Task goal:
Render the listing lines between the line holding "У ВАС ЕСТЬ ВОЗМОЖНОСТЬ БЕСПЛА" and the line holding "01.DEC, 2013", inclusive, as a Markdown table with the columns No. and Text, numbering each row and skipping blank lines. Leave the pictures out of the answer.

Task input:
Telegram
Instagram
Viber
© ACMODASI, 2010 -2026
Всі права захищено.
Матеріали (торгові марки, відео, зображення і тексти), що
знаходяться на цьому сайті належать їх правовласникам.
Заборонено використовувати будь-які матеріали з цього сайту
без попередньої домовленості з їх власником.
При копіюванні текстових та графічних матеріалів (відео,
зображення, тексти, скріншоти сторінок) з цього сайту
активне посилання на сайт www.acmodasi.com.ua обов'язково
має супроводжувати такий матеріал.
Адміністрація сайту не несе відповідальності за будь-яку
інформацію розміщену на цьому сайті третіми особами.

==

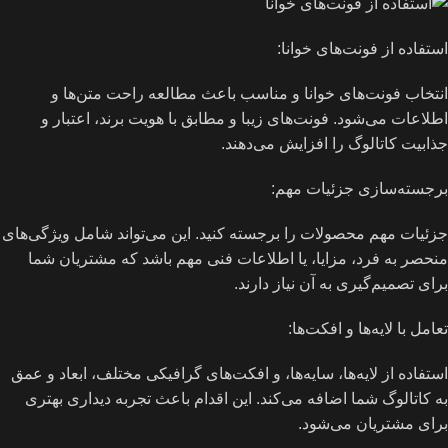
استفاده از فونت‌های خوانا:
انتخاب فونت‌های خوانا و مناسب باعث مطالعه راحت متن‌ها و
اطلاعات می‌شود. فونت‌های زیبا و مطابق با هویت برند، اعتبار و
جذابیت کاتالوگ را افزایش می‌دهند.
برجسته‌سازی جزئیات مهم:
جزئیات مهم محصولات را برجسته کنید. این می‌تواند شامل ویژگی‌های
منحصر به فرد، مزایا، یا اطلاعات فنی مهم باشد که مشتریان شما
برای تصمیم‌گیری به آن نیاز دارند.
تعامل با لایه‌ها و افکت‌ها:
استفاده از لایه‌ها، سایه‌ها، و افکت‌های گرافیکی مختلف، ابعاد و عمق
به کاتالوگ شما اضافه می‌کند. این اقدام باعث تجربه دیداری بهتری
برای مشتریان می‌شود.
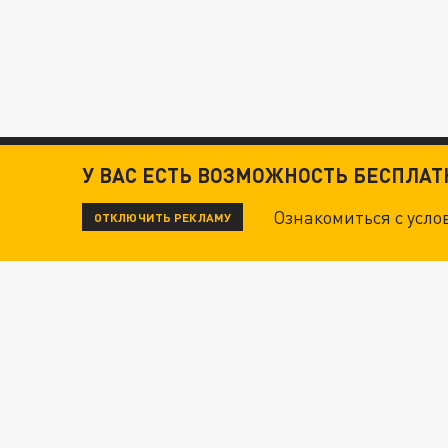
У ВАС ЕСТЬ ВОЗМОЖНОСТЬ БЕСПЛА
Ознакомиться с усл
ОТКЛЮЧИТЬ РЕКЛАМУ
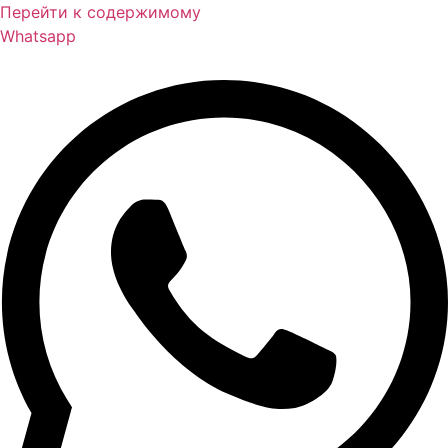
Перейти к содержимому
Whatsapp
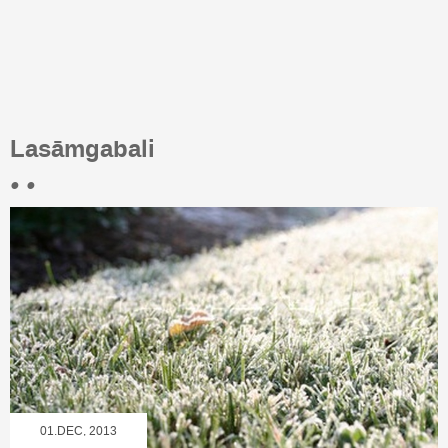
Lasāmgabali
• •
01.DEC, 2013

Task answer:
| No. | Text |
|---|---|
| 1 | У ВАС ЕСТЬ ВОЗМОЖНОСТЬ БЕСПЛА |
| 2 | Ознакомиться с усл |
| 3 | ОТКЛЮЧИТЬ РЕКЛАМУ |
| 4 | Перейти к содержимому |
| 5 | Whatsapp |
| 6 | Lasāmgabali |
| 7 | • • |
| 8 | 01.DEC, 2013 |